**Instructions for the task**
In the data below, locate each line with the word "manager" and list it.

━━━━━ Available records

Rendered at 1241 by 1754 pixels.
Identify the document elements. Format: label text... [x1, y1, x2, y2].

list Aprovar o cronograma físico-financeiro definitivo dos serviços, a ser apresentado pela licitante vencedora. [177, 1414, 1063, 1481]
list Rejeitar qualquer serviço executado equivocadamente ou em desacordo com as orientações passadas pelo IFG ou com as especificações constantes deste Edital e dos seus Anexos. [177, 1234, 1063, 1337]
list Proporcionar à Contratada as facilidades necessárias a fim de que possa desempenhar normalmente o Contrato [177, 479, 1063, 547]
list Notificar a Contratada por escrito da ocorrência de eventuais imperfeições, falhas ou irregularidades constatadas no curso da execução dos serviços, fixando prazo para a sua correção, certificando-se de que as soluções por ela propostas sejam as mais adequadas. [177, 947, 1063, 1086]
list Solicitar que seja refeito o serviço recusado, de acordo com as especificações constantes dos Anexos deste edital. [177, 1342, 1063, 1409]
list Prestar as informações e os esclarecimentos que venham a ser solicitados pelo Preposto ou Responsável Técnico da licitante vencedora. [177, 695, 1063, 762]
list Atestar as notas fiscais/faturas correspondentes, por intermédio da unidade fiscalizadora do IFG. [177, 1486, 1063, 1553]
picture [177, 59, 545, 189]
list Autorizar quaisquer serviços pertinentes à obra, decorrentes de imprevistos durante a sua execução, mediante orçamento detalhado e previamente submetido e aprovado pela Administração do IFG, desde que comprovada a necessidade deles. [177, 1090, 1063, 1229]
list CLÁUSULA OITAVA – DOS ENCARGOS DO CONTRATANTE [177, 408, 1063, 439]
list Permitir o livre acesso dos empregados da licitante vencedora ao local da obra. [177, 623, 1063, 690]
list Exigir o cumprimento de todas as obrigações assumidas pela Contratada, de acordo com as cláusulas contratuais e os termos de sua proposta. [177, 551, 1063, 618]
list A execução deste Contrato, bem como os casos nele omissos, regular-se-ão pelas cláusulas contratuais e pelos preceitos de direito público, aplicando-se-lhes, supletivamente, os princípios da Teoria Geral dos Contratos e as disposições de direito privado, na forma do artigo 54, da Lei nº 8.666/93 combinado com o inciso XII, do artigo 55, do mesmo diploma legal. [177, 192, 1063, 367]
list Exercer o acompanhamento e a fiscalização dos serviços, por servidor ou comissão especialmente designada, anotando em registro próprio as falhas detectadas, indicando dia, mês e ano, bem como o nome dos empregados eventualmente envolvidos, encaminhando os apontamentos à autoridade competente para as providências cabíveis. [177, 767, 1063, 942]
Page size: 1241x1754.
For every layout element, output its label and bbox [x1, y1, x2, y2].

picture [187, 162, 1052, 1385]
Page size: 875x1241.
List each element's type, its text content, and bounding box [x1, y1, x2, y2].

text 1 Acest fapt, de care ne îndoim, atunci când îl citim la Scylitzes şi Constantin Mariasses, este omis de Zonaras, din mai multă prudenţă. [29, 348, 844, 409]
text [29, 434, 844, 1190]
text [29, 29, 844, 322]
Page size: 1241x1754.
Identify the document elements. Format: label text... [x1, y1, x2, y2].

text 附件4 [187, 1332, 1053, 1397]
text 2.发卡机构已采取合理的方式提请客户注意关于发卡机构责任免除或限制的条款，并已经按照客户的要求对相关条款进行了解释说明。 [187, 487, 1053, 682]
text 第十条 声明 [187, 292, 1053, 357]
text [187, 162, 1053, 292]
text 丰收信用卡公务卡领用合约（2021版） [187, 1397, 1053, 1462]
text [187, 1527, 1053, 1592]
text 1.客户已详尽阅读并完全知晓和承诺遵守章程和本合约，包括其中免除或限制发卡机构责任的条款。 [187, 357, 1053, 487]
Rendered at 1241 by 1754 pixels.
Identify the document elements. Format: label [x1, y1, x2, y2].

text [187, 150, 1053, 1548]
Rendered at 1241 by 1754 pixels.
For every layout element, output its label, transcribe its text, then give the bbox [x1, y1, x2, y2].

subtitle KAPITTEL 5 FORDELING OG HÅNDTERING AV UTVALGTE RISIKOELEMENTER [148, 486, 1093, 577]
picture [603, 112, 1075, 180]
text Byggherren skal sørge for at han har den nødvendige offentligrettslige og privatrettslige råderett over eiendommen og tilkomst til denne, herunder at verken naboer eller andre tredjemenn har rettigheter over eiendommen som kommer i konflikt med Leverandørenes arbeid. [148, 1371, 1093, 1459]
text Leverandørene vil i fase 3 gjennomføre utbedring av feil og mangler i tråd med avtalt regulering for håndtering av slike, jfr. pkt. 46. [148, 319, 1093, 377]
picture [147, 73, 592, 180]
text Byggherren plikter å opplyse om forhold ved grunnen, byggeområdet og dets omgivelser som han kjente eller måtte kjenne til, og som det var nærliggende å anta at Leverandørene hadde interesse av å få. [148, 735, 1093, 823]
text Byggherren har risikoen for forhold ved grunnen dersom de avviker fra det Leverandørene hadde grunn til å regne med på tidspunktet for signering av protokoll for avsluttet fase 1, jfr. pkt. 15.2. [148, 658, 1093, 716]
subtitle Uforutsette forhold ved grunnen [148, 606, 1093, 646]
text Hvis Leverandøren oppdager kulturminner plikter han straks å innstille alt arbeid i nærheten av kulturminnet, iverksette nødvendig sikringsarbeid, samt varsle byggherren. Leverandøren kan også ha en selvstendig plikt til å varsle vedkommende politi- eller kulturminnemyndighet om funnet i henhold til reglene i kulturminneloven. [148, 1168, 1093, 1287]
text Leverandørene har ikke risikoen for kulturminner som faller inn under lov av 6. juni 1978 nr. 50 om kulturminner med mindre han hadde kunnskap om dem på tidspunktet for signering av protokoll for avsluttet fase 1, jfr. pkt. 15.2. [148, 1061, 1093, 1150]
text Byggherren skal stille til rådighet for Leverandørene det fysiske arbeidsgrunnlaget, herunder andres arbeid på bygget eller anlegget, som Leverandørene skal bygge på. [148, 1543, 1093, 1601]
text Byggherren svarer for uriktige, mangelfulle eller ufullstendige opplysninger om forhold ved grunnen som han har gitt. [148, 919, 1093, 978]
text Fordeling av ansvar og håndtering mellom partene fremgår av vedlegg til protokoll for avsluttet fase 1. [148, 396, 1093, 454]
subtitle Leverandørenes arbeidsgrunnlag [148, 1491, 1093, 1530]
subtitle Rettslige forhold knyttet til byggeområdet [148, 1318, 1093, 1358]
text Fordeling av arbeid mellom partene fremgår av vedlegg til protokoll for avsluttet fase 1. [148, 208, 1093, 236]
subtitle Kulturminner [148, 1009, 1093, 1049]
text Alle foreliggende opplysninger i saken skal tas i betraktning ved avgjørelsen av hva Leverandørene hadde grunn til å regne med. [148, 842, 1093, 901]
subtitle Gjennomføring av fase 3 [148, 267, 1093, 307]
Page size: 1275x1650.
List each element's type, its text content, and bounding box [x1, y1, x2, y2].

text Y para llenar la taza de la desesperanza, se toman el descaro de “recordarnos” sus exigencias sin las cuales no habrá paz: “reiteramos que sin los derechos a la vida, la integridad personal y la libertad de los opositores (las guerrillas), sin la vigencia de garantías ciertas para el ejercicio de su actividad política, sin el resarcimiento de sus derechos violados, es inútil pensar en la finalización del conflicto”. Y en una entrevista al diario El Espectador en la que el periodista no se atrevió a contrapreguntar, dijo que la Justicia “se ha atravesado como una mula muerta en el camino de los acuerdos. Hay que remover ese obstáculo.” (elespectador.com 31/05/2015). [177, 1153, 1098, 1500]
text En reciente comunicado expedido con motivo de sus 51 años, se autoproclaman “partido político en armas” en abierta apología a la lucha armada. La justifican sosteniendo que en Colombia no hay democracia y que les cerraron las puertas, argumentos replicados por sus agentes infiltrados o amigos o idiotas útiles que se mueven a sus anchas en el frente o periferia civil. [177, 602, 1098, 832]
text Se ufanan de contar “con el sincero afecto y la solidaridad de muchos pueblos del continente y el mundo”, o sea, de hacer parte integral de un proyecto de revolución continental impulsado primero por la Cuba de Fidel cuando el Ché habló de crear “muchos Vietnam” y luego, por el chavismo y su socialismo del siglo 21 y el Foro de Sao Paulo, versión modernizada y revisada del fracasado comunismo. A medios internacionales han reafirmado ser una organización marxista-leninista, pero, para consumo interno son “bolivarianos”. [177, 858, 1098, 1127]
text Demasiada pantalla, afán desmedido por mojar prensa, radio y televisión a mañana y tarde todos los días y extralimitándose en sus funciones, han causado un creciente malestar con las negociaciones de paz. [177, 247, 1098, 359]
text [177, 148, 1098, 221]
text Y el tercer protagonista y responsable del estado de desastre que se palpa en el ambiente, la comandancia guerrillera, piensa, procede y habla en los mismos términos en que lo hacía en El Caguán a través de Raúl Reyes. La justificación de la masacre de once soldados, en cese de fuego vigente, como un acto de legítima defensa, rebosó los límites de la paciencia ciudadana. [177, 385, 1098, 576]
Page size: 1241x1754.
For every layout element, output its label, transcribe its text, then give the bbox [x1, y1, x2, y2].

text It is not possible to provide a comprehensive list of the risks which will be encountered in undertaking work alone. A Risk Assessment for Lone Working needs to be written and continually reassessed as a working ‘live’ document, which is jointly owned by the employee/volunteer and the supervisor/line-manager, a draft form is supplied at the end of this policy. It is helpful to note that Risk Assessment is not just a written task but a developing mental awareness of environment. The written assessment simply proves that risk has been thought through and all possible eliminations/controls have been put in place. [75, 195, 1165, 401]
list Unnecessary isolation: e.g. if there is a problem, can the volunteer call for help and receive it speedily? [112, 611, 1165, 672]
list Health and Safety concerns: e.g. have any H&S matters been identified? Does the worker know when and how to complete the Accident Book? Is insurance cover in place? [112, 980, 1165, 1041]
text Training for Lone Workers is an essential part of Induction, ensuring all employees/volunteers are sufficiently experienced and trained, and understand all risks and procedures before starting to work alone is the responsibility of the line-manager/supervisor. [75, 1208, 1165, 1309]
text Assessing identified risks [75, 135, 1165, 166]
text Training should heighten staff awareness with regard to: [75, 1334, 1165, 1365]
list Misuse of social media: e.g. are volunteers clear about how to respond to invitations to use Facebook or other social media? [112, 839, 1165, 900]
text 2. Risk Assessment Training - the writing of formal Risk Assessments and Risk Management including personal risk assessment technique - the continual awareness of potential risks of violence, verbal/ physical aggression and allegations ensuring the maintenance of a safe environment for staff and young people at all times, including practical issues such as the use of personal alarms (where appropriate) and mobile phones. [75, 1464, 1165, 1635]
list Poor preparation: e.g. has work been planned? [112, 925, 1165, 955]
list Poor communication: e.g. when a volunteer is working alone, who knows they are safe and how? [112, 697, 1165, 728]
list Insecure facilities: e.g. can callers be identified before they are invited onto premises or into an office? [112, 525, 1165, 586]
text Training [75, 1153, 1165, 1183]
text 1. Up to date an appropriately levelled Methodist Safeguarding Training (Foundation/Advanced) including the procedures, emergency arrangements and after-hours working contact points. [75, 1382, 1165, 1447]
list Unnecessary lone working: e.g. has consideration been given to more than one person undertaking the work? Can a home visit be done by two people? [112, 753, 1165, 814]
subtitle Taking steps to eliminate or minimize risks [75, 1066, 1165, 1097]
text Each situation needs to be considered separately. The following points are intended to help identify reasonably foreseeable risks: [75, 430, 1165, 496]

━━━━━━━━━━

**The answer**
text It is not possible to provide a comprehensive list of the risks which will be encountered in undertaking work alone. A Risk Assessment for Lone Working needs to be written and continually reassessed as a working ‘live’ document, which is jointly owned by the employee/volunteer and the supervisor/line-manager, a draft form is supplied at the end of this policy. It is helpful to note that Risk Assessment is not just a written task but a developing mental awareness of environment. The written assessment simply proves that risk has been thought through and all possible eliminations/controls have been put in place. [75, 195, 1165, 401]
text Training for Lone Workers is an essential part of Induction, ensuring all employees/volunteers are sufficiently experienced and trained, and understand all risks and procedures before starting to work alone is the responsibility of the line-manager/supervisor. [75, 1208, 1165, 1309]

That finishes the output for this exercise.